Frank Zane Workout Routine [extra Quality] -
Zane wanted a wide "V-taper." He prioritized lat width and thick, peaked biceps. 3 sets of 10–12 reps. Bent Over Barbell Rows: 3 sets of 8–10 reps. One-Arm Dumbbell Rows: 3 sets of 10 reps. Barbell Curls: 3 sets of 8–10 reps. Alternate Dumbbell Curls: 3 sets of 10 reps.
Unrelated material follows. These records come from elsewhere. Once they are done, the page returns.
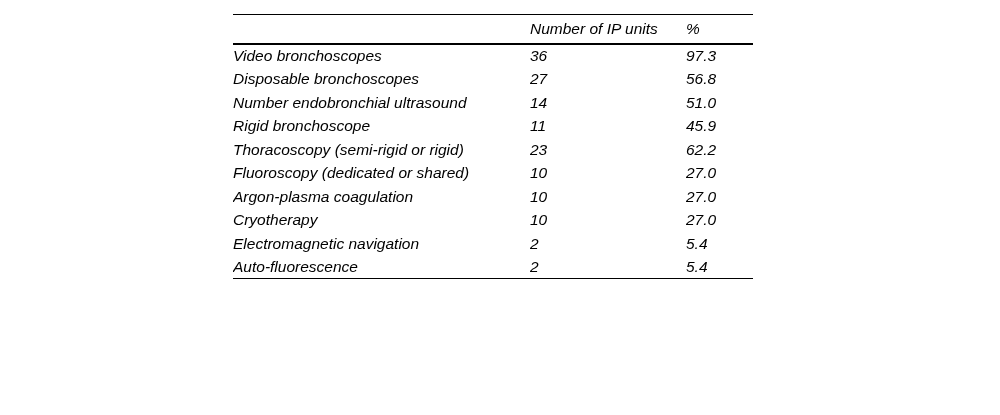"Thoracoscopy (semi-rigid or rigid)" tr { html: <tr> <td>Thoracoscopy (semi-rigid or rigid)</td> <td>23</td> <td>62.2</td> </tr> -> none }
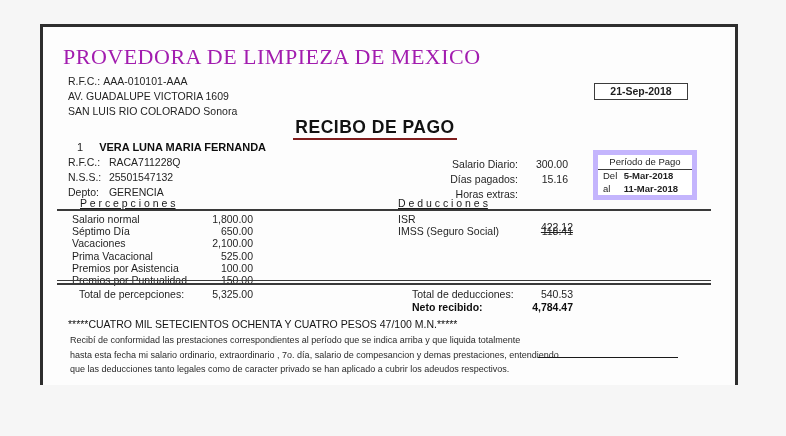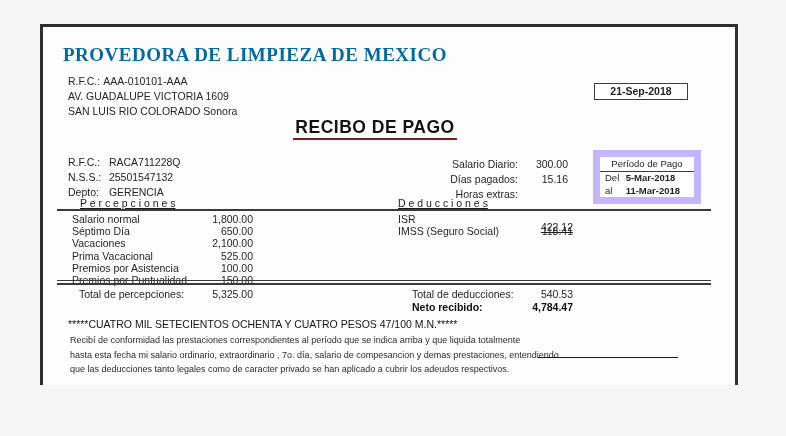"PROVEDORA DE LIMPIEZA DE MEXICO" .company-name { color: #0369a1 -> #a21caf; font-size: 19px -> 22px; font-weight: bold -> normal }
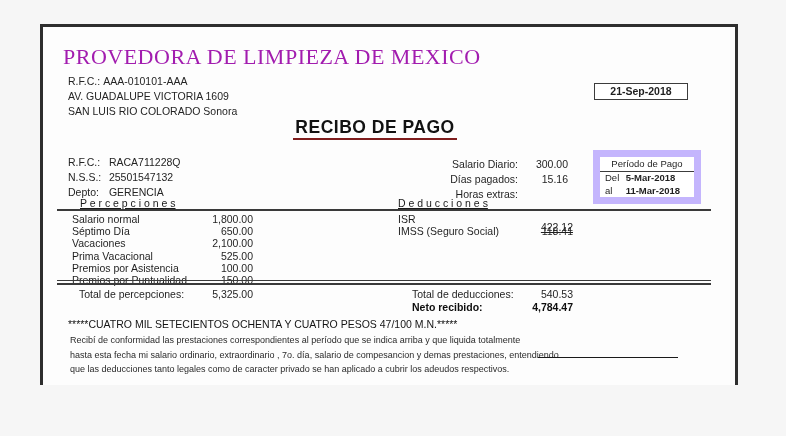"1 VERA LUNA MARIA FERNANDA" div.emp-name-line { html: none -> <div> <span>1</span> <span>VERA LUNA MARIA FERNANDA</span> </div> }
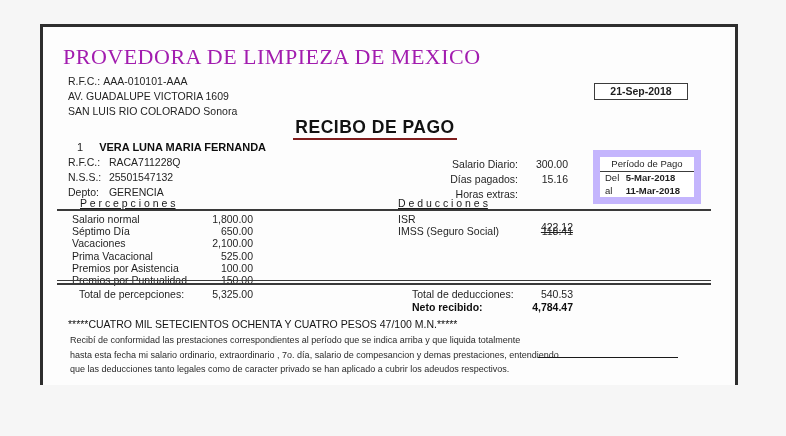"Período de Pago" .periodo-box { border: 7px solid #c4b5fd -> 5px solid #c4b5fd }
You don't need to bench 400 lbs to look like a statue. frank zane workout routine
This day focused on the "shelf" chest and capped deltoids that made his physique look like a statue. 3 sets of 8–10 reps. Incline Dumbbell Press: 3 sets of 10 reps. Dumbbell Flyes: 3 sets of 12 reps. Dumbbell Lateral Raises: 3 sets of 12–15 reps. Overhead Press: 3 sets of 8–10 reps. Close-Grip Bench Press: 3 sets of 10 reps. Triceps Pushdowns: 3 sets of 12 reps. One-Arm Overhead Extensions: 3 sets of 12 reps. The Secret Weapon: Abdominal Training Zane wanted a wide "V-taper
Note: Zane kept reps relatively high, usually in the 10-15 range, to ensure continuous tension and maximal muscle fiber recruitment. One-Arm Dumbbell Rows: 3 sets of 10 reps
He believed a deep tan accentuated muscle definition and improved mood. To help me tailor this for you, tell me: What is your current fitness level ? Do you have access to a full gym or a home setup ?
– Crucial for muscle repair and preventing overtraining. Key Training Principles
Zane admitted his legs were his hardest body part to grow. He trained them brutally but smartly.